The companies run contests where participants compete based on the real-life performance of athletes they select for their rosters. Entry fees and cash prizes can vary, with some contests awarding $1 million or more. The companies take a cut of the entry fees, typically about 10 percent.
Both have gone through a torrid growth period, fueled by more than $1 billion raised between the two in multiple rounds of venture financing.
Each has its own roster of powerful backers, with Twenty-First Century Fox Inc., the professional leagues for baseball, hockey, and soccer, New England Patriots owner Robert Kraft’s company, and Cambridge venture capital firm Accomplice among the investors in DraftKings.

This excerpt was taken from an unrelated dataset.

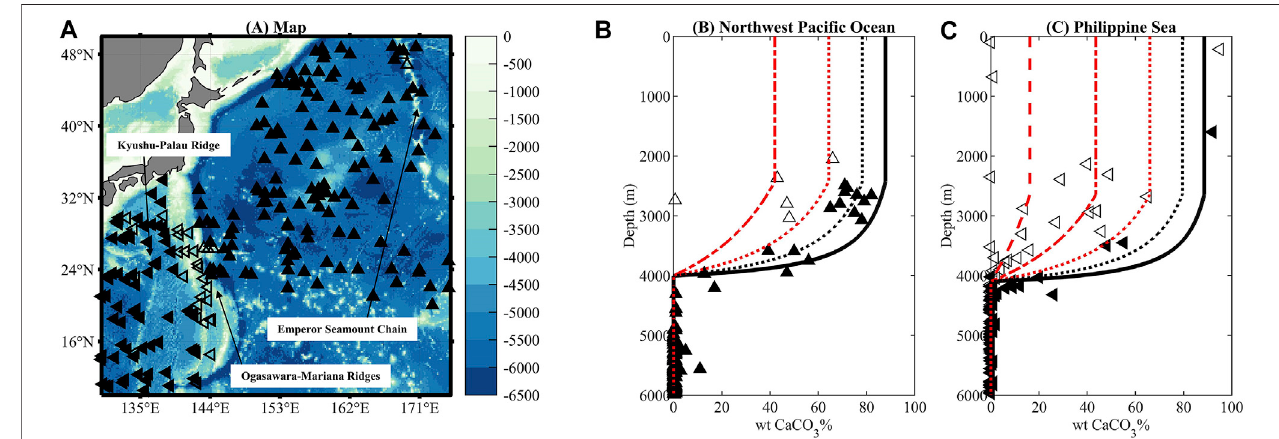
FIGURE4| Map (A) detailingridgesintheWestPaci fi cOceanand (B) plotsofsedimentary wt CaCO 3 %versusdepthinthePhilippineSeaandtheNorthwestPaci fi c Ocean.PelagicsedimentswithhighCaCO 3 contentpresumablynotstronglyaffectedbynon-carbonatedilutionaremarkedby fi lledblacksymbols,whilethosewithlow CaCO 3 contentfromtheEmperorSeamountChain,theOgasawara – MarianaRidge,andKyushu – PalauRidgearemarkedbyun fi lledblacksymbols.Thesolidblacklines are model outputs (control runs) for the pelagic Northwest Paci fi c Ocean (B) and Philippine Sea (C) . The black dotted, red dotted, dot and dash, and dashed lines show sensitivity tests with 2, 4, 10, and 40 times of F M , respectively.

In March, as it awaited word on the merger, DraftKings raised more than $100 million in a private investment round led by one of the owners of the Los Angeles Dodgers, bringing its total to at least $830 million. FanDuel had raised at least $363 million at the time the deal was announced.
A research report by Eilers & Krejcik Gaming said DraftKings’ 2016 revenue after paying prize money was $169 million. FanDuel, formed in 2009, brought in $166 million.
The companies had long been bitter rivals, and in 2015 engaged in an expensive advertising battle for shares of the growing market. That growth had slowed last year, in part because of a series of regulatory and legal hurdles thrown up by government officials questioning whether the games amounted to a form of gambling.
Robins said he does not expect a similar public battle this time.
“That was kind of a point in time when you had this rapidly growing [market] in an unregulated space,” he said. “There was an enormous amount of capital available to everyone, and it all came together.”
Observers of the industry, however, said there’s a chance both companies cannot remain independent — at least not in their current forms.
Daniel Barbarisi, author of “Dueling With Kings,” an account of the industry’s early history, said he believes DraftKings and FanDuel will both work hard in advance of the pivotal upcoming NFL season to bring players onto their respective platforms.
Players, who have seen prizes decline in recent years as the companies looked to shore up their finances, are looking forward to the competition, he said.
“It makes them think of the heady days of 2015 when the companies couldn’t throw enough doo-dads and enticements at them, and they like that,” Barbarisi said.
However, the good times might not last. “While there might be a short-term boost, the long-term situation is going to be more problematic now because you now have two companies that have to fight to the death — again,” he said.